Here’s a list of existing methods that I found (so far):
- Represent the contour of a shape as curves, with usual curve representations like Bezier Curve, NURB, B-spline, etc.
- Use an image crop of the shape as a template (and can compare shapes with distance function like Chamfer distance)
- Shape context: first sample points on the contour of the shape, then use the distribution of relative positions of the points as the representation.
- Conformal mapping: model each shape as a transform from a unit circle.
- Fourier Descriptor: decompose the contour of the shape into contours of different frequency.
- Implicit fields / level set: find a function \(f(x)\), where \(x\) is coordinates on the input image, such that \(f(x) = c\) correspond to the target contour (\(c\) is a constant).
In this post I wanted to focus on an implementation for implicit fields. As one might have guessed, we’re using a neural network for \(f(x)\). Specifically I implemented the implicit fields decoder proposed in this paper (there are a few other papers proposing similar ideas around the same time, such as the Occupancy Networks and DeepSDF). I chose to implement this one since the formulation is rather simple, and the shape interpolation examples the author provided look really nice.
In this paper, the implicit fields formulation is used as a decoder of an autoencoder. A shape is first encoded into a vector \(v\), then the decoder function takes in the image coordinates \(x\) and the code \(v\), and outputs a single value indicating whether the coordinate \(x\) falls inside (1) or outside the shape (0). Since the output is binary, a binary cross entropy loss is applied.
The paper mentioned a few 2D examples but focuses more on 3D shapes. I only implemented the 2D use case, however should be straightforward to apply to 3D. My Tensorflow implementation for the decoder can be found here, the training script here, with configurations here.

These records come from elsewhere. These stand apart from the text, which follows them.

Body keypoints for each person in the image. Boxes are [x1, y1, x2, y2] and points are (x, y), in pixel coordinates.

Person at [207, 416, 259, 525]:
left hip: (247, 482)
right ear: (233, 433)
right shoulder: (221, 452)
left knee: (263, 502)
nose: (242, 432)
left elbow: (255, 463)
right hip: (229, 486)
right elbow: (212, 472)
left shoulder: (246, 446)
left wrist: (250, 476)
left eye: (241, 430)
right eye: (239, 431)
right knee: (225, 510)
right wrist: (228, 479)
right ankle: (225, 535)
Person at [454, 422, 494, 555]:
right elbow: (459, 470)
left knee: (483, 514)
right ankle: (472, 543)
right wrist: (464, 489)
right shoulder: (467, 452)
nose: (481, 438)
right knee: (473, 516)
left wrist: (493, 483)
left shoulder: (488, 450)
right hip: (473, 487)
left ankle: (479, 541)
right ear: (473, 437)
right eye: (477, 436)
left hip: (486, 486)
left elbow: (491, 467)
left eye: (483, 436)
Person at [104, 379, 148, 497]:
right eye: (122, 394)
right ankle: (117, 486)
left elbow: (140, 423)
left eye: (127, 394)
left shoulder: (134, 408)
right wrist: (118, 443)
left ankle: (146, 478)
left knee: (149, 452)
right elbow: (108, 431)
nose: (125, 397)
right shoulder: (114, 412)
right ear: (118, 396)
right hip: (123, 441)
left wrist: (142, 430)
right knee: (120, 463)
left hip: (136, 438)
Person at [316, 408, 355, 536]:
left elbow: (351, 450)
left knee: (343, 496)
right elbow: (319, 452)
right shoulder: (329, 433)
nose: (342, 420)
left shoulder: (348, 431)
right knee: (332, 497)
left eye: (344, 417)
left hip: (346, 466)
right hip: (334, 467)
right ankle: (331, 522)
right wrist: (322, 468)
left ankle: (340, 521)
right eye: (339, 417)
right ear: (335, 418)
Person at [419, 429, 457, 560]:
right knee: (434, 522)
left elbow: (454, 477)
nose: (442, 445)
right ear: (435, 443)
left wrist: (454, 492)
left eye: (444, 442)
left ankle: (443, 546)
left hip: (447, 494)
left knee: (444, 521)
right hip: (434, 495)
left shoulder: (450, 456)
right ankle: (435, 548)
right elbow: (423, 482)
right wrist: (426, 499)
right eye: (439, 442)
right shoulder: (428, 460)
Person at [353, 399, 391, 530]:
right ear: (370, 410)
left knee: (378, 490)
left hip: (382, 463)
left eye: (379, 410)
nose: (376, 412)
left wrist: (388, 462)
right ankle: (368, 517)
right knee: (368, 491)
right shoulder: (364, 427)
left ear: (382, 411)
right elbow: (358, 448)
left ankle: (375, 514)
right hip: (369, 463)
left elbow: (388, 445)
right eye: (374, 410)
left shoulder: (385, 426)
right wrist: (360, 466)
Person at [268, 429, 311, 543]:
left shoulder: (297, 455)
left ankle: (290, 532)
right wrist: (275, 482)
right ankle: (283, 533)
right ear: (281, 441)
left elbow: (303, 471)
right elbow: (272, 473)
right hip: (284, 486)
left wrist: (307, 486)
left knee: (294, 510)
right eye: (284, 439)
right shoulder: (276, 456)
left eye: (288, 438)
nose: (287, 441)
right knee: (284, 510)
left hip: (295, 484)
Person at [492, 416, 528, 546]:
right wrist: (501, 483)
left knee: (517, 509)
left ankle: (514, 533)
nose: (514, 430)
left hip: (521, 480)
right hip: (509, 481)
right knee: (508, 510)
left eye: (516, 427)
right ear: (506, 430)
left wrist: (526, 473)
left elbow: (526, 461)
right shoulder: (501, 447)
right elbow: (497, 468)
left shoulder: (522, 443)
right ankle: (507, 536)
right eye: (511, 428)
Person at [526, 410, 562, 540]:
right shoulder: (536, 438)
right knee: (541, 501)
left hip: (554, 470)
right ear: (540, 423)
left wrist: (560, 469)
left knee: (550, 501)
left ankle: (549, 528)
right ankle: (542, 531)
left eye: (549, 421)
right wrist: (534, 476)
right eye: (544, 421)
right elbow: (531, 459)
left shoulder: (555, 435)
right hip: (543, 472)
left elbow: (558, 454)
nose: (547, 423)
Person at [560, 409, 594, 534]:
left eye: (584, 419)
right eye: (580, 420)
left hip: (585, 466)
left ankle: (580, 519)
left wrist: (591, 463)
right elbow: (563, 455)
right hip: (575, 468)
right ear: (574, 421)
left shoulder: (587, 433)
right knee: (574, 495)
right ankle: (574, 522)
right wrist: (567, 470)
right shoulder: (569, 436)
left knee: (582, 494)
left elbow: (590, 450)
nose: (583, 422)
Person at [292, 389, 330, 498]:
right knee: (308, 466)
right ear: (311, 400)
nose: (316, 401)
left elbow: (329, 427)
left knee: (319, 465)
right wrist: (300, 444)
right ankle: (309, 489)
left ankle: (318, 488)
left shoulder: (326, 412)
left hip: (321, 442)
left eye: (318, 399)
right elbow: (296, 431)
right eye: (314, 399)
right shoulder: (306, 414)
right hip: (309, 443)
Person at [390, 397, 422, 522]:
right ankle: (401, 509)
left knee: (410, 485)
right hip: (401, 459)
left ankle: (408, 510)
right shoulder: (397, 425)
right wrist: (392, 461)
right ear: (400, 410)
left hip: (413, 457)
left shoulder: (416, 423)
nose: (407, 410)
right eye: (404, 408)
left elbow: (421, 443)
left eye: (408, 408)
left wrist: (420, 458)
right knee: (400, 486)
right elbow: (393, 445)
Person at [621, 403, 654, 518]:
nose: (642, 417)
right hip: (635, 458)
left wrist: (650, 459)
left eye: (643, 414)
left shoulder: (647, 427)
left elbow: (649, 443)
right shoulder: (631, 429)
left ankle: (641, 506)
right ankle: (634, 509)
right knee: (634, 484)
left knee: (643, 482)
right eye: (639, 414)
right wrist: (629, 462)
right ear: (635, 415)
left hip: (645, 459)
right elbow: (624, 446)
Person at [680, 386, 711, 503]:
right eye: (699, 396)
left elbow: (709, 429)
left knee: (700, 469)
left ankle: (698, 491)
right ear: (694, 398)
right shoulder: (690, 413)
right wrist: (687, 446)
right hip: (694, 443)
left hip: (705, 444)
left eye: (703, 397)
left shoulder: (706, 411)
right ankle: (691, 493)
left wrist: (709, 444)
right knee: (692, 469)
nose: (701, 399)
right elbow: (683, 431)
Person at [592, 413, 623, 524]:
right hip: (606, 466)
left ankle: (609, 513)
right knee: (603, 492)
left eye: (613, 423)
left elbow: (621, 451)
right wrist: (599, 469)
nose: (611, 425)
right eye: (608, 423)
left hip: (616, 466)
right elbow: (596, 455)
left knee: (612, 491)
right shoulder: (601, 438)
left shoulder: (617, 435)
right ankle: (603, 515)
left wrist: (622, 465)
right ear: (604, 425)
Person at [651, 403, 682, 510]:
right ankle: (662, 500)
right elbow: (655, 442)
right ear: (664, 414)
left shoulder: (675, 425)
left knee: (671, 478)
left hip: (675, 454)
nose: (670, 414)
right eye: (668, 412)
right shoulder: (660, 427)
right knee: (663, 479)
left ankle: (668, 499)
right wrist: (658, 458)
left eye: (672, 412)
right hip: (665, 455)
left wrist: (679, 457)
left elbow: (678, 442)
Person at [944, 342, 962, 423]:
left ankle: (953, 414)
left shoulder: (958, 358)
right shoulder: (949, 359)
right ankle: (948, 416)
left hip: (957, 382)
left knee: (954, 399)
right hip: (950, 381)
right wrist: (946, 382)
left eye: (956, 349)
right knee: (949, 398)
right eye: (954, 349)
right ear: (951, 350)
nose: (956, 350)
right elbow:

For a batch of MNIST digits input:
The autoencoder output:
I’m especially curious to try out shape interpolation. Interpolating from a 9 to a 4:
Interpolating from a 0 to a 1: (the intermediate images look slightly like a 3)
The paper also proposed using the decoder as the generator in a GAN for generating shapes. Perhaps something I’ll try for another post. A few closing thoughts about this representation:
- It’s nice that one can control the dimension of the representation, and that all shapes have the same number of dimensions (unlike representing as curves, where different shapes can have different number of control points).
- Interpolating the latent code gives a somewhat intuitive interpolation of the resulting image.
- To train/use the decoder, we need to input the coordinates of the location of the contour/boundary, and the areas nearby. For an arbitrary code, it’s not straightforward to find where that would be. For 28x28 images like MNIST it’s ok to pass in all coordinates, but for larger images this isn’t very feasible.